Louisiana Board of Regents Shuts Down 4 Distance-Learning Institutions
By ANDREA L.FOSTER
The Louisiana Board of Regents has voted to force four unaccredited distance-learning institutions that are based in Louisiana to leave the state. The decision will rid the state, once known as a haven for diploma mills, of poor-quality higher-education institutions, officials said.
The board last month refused to renew the operating licenses of Bienville, Columbus, Glenford, and Lacrosse Universities. Their licenses expired in Louisiana on October 1, but students who were already enrolled in the institutions have until March to finish their work, said Lawrence J. Tremblay, associate commissioner of the Board of Regents, the state agency that oversees higher education in Louisiana.
"Louisiana has become quite serious about protecting its citizens," he said. "Any institution that would call Louisiana home has to exhibit some standards of quality, and the board decided early on that that standard would be accreditation."
Representatives of the four universities did not return telephone calls last week.
Mr. Tremblay said the institutions' presence in the state is limited to their offices. Some institutions are so transient that they share clerical help with other agencies, he added.
The board's unanimous vote in September means the last of Louisiana's questionable higher-education institutions will leave the state, said Mr. Tremblay.
"I would agree with that," said John Bear, one of the authors of Bears' Guide to Earning Degrees by Distance Learning (Ten Speed Press, 2001), which tracks various unaccredited institutions and diploma mills.

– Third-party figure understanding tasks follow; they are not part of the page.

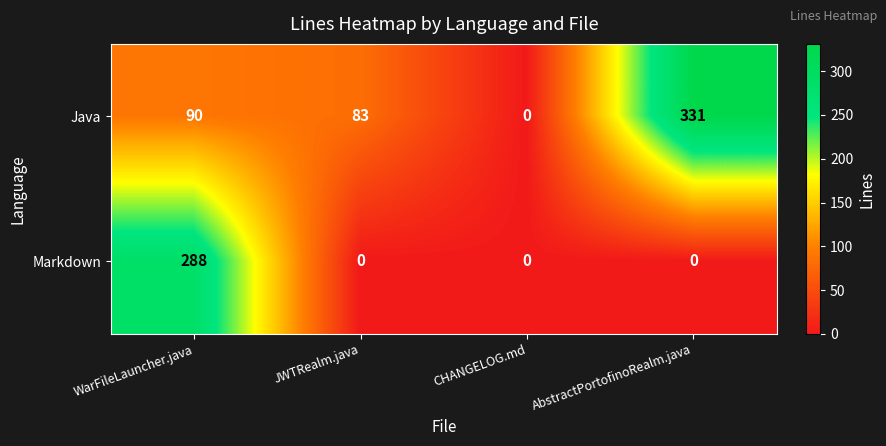

What value does the Java series have at JWTRealm.java, to the nearest 10?

80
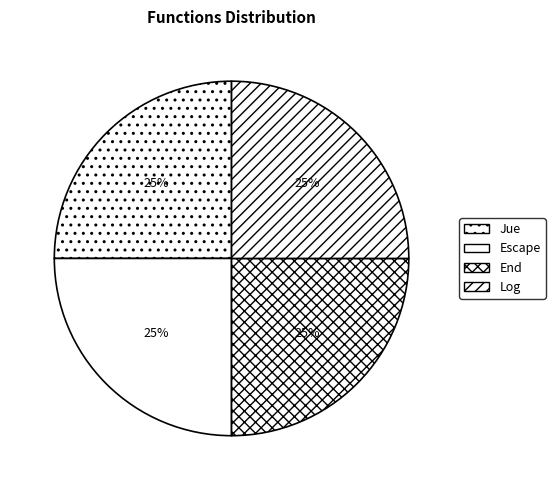

Count the number of slices in the pie.

4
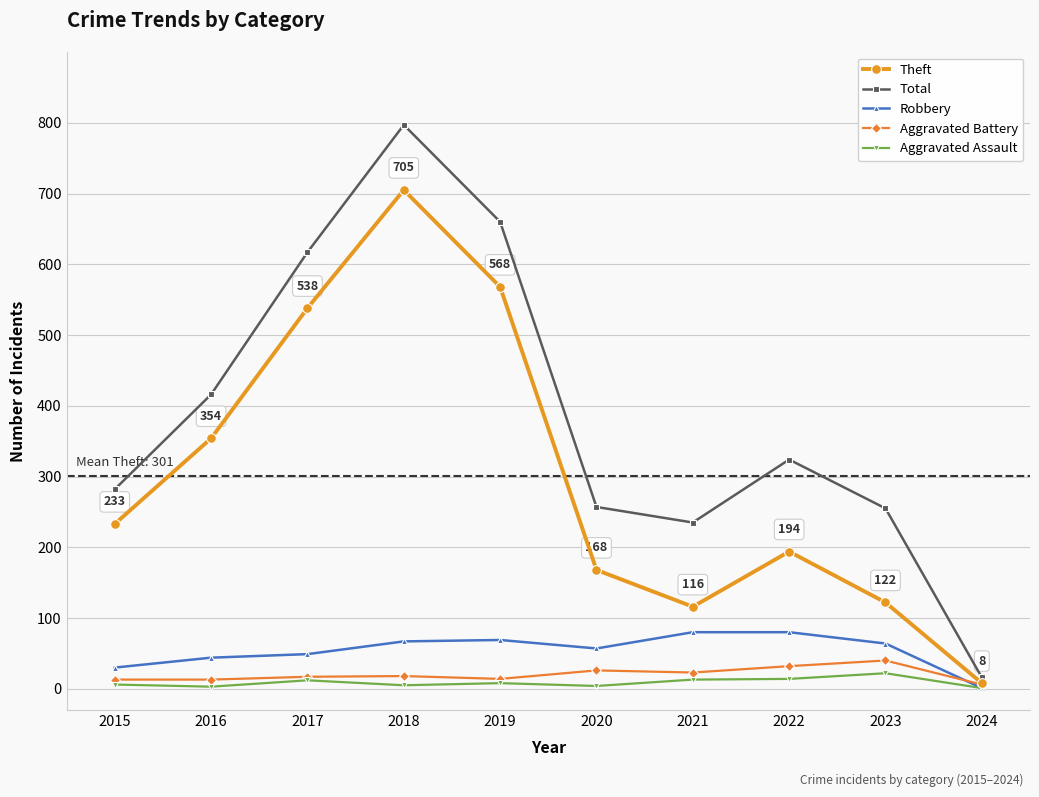

At which label does Theft reach its minimum?

2024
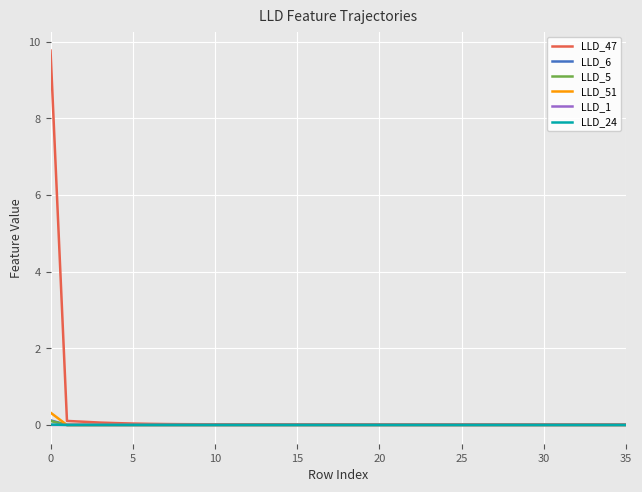

Which series has the widest spread of values?

LLD_47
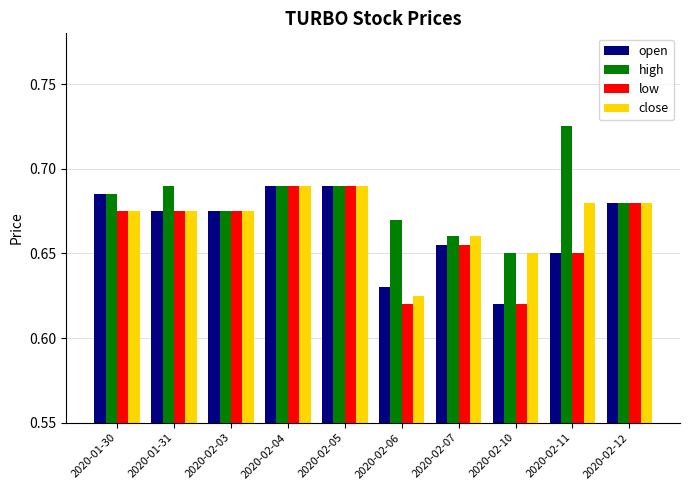

What is the difference between the maximum and minimum values in the high series?

0.1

The board's decision last month means that -- unless they find another state in which to set up shop -- the universities have to stop enrolling students, shut down their Web sites, and discontinue advertising, marketing, and recruiting.
Bienville University already has incorporated in Mississippi, said Mr. Bear. He said it is run by Thomas J. Kirk, who spent time in prison after pleading guilty to federal charges of mail and tax fraud after a 1996 raid by Federal Bureau of Investigation agents at LaSalle University, a Louisiana-based distance-learning institution that he founded.
LaSalle, which became Orion College, closed in June.